[Dataset excerpts]
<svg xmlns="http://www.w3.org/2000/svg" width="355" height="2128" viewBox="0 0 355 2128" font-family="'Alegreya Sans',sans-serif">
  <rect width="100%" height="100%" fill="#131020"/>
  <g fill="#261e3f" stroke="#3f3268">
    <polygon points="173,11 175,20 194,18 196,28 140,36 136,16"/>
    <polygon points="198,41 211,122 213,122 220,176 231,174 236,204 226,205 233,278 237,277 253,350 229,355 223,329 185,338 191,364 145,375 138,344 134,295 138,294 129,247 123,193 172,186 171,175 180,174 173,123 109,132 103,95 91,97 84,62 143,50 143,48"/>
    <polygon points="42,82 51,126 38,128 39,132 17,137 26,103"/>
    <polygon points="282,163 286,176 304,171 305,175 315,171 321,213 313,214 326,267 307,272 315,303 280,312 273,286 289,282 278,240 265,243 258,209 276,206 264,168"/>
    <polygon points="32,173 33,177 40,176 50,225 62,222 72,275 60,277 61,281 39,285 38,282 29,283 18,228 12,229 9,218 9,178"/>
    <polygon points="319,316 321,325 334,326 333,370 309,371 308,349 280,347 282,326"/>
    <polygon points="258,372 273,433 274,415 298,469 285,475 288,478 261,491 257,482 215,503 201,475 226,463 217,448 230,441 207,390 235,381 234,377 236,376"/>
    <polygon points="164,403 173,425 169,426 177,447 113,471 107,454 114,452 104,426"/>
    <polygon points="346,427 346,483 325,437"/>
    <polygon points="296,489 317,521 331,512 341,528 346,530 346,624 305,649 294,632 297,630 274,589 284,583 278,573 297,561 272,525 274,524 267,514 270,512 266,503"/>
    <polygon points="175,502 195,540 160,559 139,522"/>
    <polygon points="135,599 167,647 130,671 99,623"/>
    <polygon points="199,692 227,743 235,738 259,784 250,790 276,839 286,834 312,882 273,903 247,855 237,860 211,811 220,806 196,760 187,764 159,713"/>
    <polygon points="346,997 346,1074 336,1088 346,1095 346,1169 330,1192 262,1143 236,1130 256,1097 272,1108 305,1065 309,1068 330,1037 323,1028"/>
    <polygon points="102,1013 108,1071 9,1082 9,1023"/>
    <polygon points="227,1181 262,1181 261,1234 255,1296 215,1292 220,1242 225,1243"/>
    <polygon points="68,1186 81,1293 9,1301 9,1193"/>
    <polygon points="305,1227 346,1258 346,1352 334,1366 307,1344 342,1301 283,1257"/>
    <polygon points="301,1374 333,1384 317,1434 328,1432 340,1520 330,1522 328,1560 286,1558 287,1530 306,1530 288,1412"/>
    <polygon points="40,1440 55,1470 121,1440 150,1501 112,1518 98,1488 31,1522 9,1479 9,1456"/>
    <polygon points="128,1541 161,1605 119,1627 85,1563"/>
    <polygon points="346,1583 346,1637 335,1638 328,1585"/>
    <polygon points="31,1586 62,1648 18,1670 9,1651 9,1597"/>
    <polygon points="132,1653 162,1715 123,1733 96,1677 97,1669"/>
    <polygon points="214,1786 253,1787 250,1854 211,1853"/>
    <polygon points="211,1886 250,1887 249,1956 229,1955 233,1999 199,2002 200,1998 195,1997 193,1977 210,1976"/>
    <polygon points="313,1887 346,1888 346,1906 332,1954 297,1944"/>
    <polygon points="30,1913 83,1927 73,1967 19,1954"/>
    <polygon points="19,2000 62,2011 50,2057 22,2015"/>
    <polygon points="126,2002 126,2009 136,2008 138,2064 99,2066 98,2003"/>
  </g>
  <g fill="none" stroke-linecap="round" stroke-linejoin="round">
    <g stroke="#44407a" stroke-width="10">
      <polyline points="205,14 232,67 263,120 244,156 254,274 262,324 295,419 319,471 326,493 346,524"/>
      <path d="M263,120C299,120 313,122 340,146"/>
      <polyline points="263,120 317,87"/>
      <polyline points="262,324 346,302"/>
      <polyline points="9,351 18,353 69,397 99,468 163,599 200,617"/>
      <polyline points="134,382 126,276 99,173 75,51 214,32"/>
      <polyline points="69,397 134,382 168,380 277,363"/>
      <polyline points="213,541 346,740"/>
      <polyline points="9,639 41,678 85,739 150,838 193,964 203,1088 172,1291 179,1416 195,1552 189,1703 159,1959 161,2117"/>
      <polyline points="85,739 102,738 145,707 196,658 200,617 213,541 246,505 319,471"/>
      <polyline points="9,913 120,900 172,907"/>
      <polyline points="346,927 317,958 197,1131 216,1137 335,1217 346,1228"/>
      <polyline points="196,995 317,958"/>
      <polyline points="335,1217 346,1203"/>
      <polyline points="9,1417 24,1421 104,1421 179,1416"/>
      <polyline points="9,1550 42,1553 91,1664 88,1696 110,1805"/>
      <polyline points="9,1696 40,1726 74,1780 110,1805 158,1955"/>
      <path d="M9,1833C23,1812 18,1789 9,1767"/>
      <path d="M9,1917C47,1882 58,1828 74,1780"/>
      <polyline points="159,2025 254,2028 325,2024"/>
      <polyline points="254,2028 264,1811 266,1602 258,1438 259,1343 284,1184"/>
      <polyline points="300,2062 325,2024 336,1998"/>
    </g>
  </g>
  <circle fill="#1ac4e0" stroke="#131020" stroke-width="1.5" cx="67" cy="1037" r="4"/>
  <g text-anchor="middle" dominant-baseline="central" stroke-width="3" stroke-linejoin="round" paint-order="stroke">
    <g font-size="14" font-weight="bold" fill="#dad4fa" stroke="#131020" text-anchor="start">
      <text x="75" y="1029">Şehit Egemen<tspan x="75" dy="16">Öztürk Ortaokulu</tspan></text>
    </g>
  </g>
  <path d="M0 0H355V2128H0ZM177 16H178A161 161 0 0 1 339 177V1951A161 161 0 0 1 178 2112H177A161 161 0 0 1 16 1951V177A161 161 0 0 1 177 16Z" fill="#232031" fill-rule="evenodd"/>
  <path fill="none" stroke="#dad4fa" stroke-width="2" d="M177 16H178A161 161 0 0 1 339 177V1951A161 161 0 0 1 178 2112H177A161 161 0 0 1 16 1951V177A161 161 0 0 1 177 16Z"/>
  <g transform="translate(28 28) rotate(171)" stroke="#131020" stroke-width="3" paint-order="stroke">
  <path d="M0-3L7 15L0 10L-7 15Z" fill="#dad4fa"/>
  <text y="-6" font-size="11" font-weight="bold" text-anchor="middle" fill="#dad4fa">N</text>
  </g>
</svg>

[What you will do]
Copy the records exactly, keeping every word in place.

[Answer to this problem]
<svg xmlns="http://www.w3.org/2000/svg" width="355" height="2128" viewBox="0 0 355 2128" font-family="'Alegreya Sans',sans-serif">
  <rect width="100%" height="100%" fill="#131020"/>
  <g fill="#261e3f" stroke="#3f3268">
    <polygon points="173,11 175,20 194,18 196,28 140,36 136,16"/>
    <polygon points="198,41 211,122 213,122 220,176 231,174 236,204 226,205 233,278 237,277 253,350 229,355 223,329 185,338 191,364 145,375 138,344 134,295 138,294 129,247 123,193 172,186 171,175 180,174 173,123 109,132 103,95 91,97 84,62 143,50 143,48"/>
    <polygon points="42,82 51,126 38,128 39,132 17,137 26,103"/>
    <polygon points="282,163 286,176 304,171 305,175 315,171 321,213 313,214 326,267 307,272 315,303 280,312 273,286 289,282 278,240 265,243 258,209 276,206 264,168"/>
    <polygon points="32,173 33,177 40,176 50,225 62,222 72,275 60,277 61,281 39,285 38,282 29,283 18,228 12,229 9,218 9,178"/>
    <polygon points="319,316 321,325 334,326 333,370 309,371 308,349 280,347 282,326"/>
    <polygon points="258,372 273,433 274,415 298,469 285,475 288,478 261,491 257,482 215,503 201,475 226,463 217,448 230,441 207,390 235,381 234,377 236,376"/>
    <polygon points="164,403 173,425 169,426 177,447 113,471 107,454 114,452 104,426"/>
    <polygon points="346,427 346,483 325,437"/>
    <polygon points="296,489 317,521 331,512 341,528 346,530 346,624 305,649 294,632 297,630 274,589 284,583 278,573 297,561 272,525 274,524 267,514 270,512 266,503"/>
    <polygon points="175,502 195,540 160,559 139,522"/>
    <polygon points="135,599 167,647 130,671 99,623"/>
    <polygon points="199,692 227,743 235,738 259,784 250,790 276,839 286,834 312,882 273,903 247,855 237,860 211,811 220,806 196,760 187,764 159,713"/>
    <polygon points="346,997 346,1074 336,1088 346,1095 346,1169 330,1192 262,1143 236,1130 256,1097 272,1108 305,1065 309,1068 330,1037 323,1028"/>
    <polygon points="102,1013 108,1071 9,1082 9,1023"/>
    <polygon points="227,1181 262,1181 261,1234 255,1296 215,1292 220,1242 225,1243"/>
    <polygon points="68,1186 81,1293 9,1301 9,1193"/>
    <polygon points="305,1227 346,1258 346,1352 334,1366 307,1344 342,1301 283,1257"/>
    <polygon points="301,1374 333,1384 317,1434 328,1432 340,1520 330,1522 328,1560 286,1558 287,1530 306,1530 288,1412"/>
    <polygon points="40,1440 55,1470 121,1440 150,1501 112,1518 98,1488 31,1522 9,1479 9,1456"/>
    <polygon points="128,1541 161,1605 119,1627 85,1563"/>
    <polygon points="346,1583 346,1637 335,1638 328,1585"/>
    <polygon points="31,1586 62,1648 18,1670 9,1651 9,1597"/>
    <polygon points="132,1653 162,1715 123,1733 96,1677 97,1669"/>
    <polygon points="214,1786 253,1787 250,1854 211,1853"/>
    <polygon points="211,1886 250,1887 249,1956 229,1955 233,1999 199,2002 200,1998 195,1997 193,1977 210,1976"/>
    <polygon points="313,1887 346,1888 346,1906 332,1954 297,1944"/>
    <polygon points="30,1913 83,1927 73,1967 19,1954"/>
    <polygon points="19,2000 62,2011 50,2057 22,2015"/>
    <polygon points="126,2002 126,2009 136,2008 138,2064 99,2066 98,2003"/>
  </g>
  <g fill="none" stroke-linecap="round" stroke-linejoin="round">
    <g stroke="#44407a" stroke-width="10">
      <polyline points="205,14 232,67 263,120 244,156 254,274 262,324 295,419 319,471 326,493 346,524"/>
      <path d="M263,120C299,120 313,122 340,146"/>
      <polyline points="263,120 317,87"/>
      <polyline points="262,324 346,302"/>
      <polyline points="9,351 18,353 69,397 99,468 163,599 200,617"/>
      <polyline points="134,382 126,276 99,173 75,51 214,32"/>
      <polyline points="69,397 134,382 168,380 277,363"/>
      <polyline points="213,541 346,740"/>
      <polyline points="9,639 41,678 85,739 150,838 193,964 203,1088 172,1291 179,1416 195,1552 189,1703 159,1959 161,2117"/>
      <polyline points="85,739 102,738 145,707 196,658 200,617 213,541 246,505 319,471"/>
      <polyline points="9,913 120,900 172,907"/>
      <polyline points="346,927 317,958 197,1131 216,1137 335,1217 346,1228"/>
      <polyline points="196,995 317,958"/>
      <polyline points="335,1217 346,1203"/>
      <polyline points="9,1417 24,1421 104,1421 179,1416"/>
      <polyline points="9,1550 42,1553 91,1664 88,1696 110,1805"/>
      <polyline points="9,1696 40,1726 74,1780 110,1805 158,1955"/>
      <path d="M9,1833C23,1812 18,1789 9,1767"/>
      <path d="M9,1917C47,1882 58,1828 74,1780"/>
      <polyline points="159,2025 254,2028 325,2024"/>
      <polyline points="254,2028 264,1811 266,1602 258,1438 259,1343 284,1184"/>
      <polyline points="300,2062 325,2024 336,1998"/>
    </g>
  </g>
  <circle fill="#1ac4e0" stroke="#131020" stroke-width="1.5" cx="67" cy="1037" r="4"/>
  <g text-anchor="middle" dominant-baseline="central" stroke-width="3" stroke-linejoin="round" paint-order="stroke">
    <g font-size="14" font-weight="bold" fill="#dad4fa" stroke="#131020" text-anchor="start">
      <text x="75" y="1029">Şehit Egemen<tspan x="75" dy="16">Öztürk Ortaokulu</tspan></text>
    </g>
  </g>
  <path d="M0 0H355V2128H0ZM177 16H178A161 161 0 0 1 339 177V1951A161 161 0 0 1 178 2112H177A161 161 0 0 1 16 1951V177A161 161 0 0 1 177 16Z" fill="#232031" fill-rule="evenodd"/>
  <path fill="none" stroke="#dad4fa" stroke-width="2" d="M177 16H178A161 161 0 0 1 339 177V1951A161 161 0 0 1 178 2112H177A161 161 0 0 1 16 1951V177A161 161 0 0 1 177 16Z"/>
  <g transform="translate(28 28) rotate(171)" stroke="#131020" stroke-width="3" paint-order="stroke">
  <path d="M0-3L7 15L0 10L-7 15Z" fill="#dad4fa"/>
  <text y="-6" font-size="11" font-weight="bold" text-anchor="middle" fill="#dad4fa">N</text>
  </g>
</svg>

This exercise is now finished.